Your goal =
Read the records below. Copy each line where the string "What" occurs.

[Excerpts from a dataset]
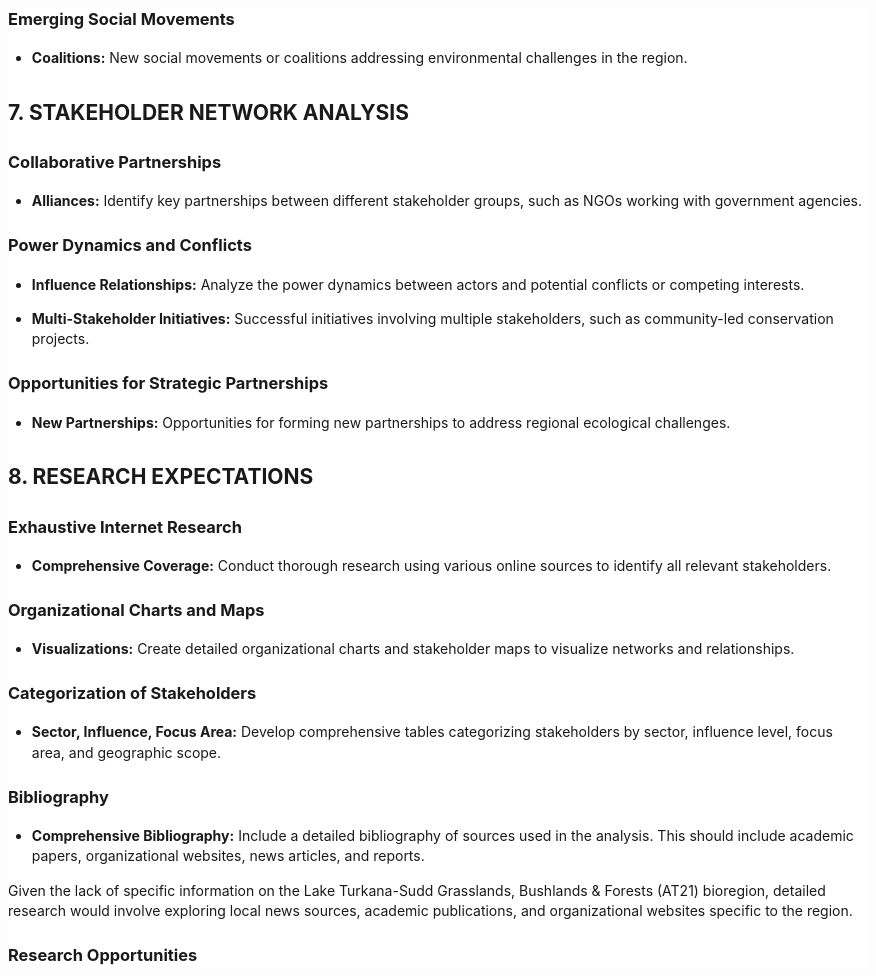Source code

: ### Emerging Social Movements

- **Coalitions:** New social movements or coalitions addressing environmental challenges in the region.

## 7. STAKEHOLDER NETWORK ANALYSIS

### Collaborative Partnerships

- **Alliances:** Identify key partnerships between different stakeholder groups, such as NGOs working with government agencies.

### Power Dynamics and Conflicts

- **Influence Relationships:** Analyze the power dynamics between actors and potential conflicts or competing interests.
  
- **Multi-Stakeholder Initiatives:** Successful initiatives involving multiple stakeholders, such as community-led conservation projects.

### Opportunities for Strategic Partnerships

- **New Partnerships:** Opportunities for forming new partnerships to address regional ecological challenges.

## 8. RESEARCH EXPECTATIONS

### Exhaustive Internet Research

- **Comprehensive Coverage:** Conduct thorough research using various online sources to identify all relevant stakeholders.

### Organizational Charts and Maps

- **Visualizations:** Create detailed organizational charts and stakeholder maps to visualize networks and relationships.

### Categorization of Stakeholders

- **Sector, Influence, Focus Area:** Develop comprehensive tables categorizing stakeholders by sector, influence level, focus area, and geographic scope.

### Bibliography

- **Comprehensive Bibliography:** Include a detailed bibliography of sources used in the analysis. This should include academic papers, organizational websites, news articles, and reports.

Given the lack of specific information on the Lake Turkana-Sudd Grasslands, Bushlands & Forests (AT21) bioregion, detailed research would involve exploring local news sources, academic publications, and organizational websites specific to the region. 

### Research Opportunities
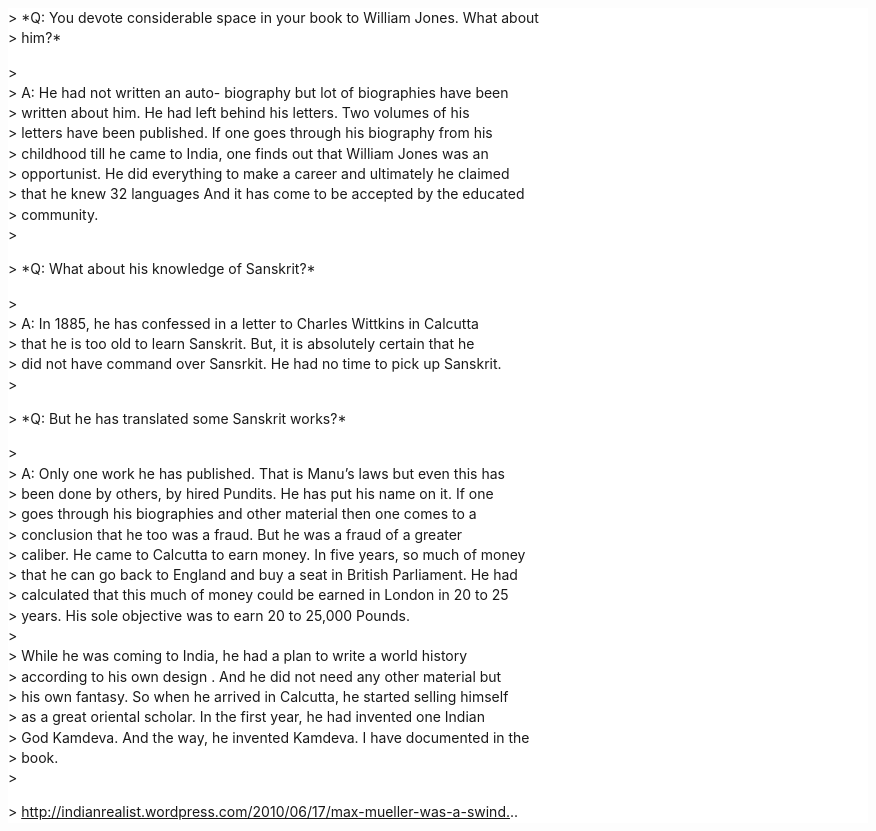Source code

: \> \*Q: You devote considerable space in your book to William Jones. What about  
\> him?\*  

\>  
\> A: He had not written an auto- biography but lot of biographies have been  
\> written about him. He had left behind his letters. Two volumes of his  
\> letters have been published. If one goes through his biography from his  
\> childhood till he came to India, one finds out that William Jones was an  
\> opportunist. He did everything to make a career and ultimately he claimed  
\> that he knew 32 languages And it has come to be accepted by the educated  
\> community.  
\>  

\> \*Q: What about his knowledge of Sanskrit?\*  

\>  
\> A: In 1885, he has confessed in a letter to Charles Wittkins in Calcutta  
\> that he is too old to learn Sanskrit. But, it is absolutely certain that he  
\> did not have command over Sansrkit. He had no time to pick up Sanskrit.  
\>  

\> \*Q: But he has translated some Sanskrit works?\*  

\>  
\> A: Only one work he has published. That is Manu’s laws but even this has  
\> been done by others, by hired Pundits. He has put his name on it. If one  
\> goes through his biographies and other material then one comes to a  
\> conclusion that he too was a fraud. But he was a fraud of a greater  
\> caliber. He came to Calcutta to earn money. In five years, so much of money  
\> that he can go back to England and buy a seat in British Parliament. He had  
\> calculated that this much of money could be earned in London in 20 to 25  
\> years. His sole objective was to earn 20 to 25,000 Pounds.  
\>  
\> While he was coming to India, he had a plan to write a world history  
\> according to his own design . And he did not need any other material
but  
\> his own fantasy. So when he arrived in Calcutta, he started selling himself  
\> as a great oriental scholar. In the first year, he had invented one Indian  
\> God Kamdeva. And the way, he invented Kamdeva. I have documented in the  
\> book.  
\>  

\> <http://indianrealist.wordpress.com/2010/06/17/max-mueller-was-a-swind.>..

Solution to this problem =
: \> \*Q: You devote considerable space in your book to William Jones. What about  
\> \*Q: What about his knowledge of Sanskrit?\*  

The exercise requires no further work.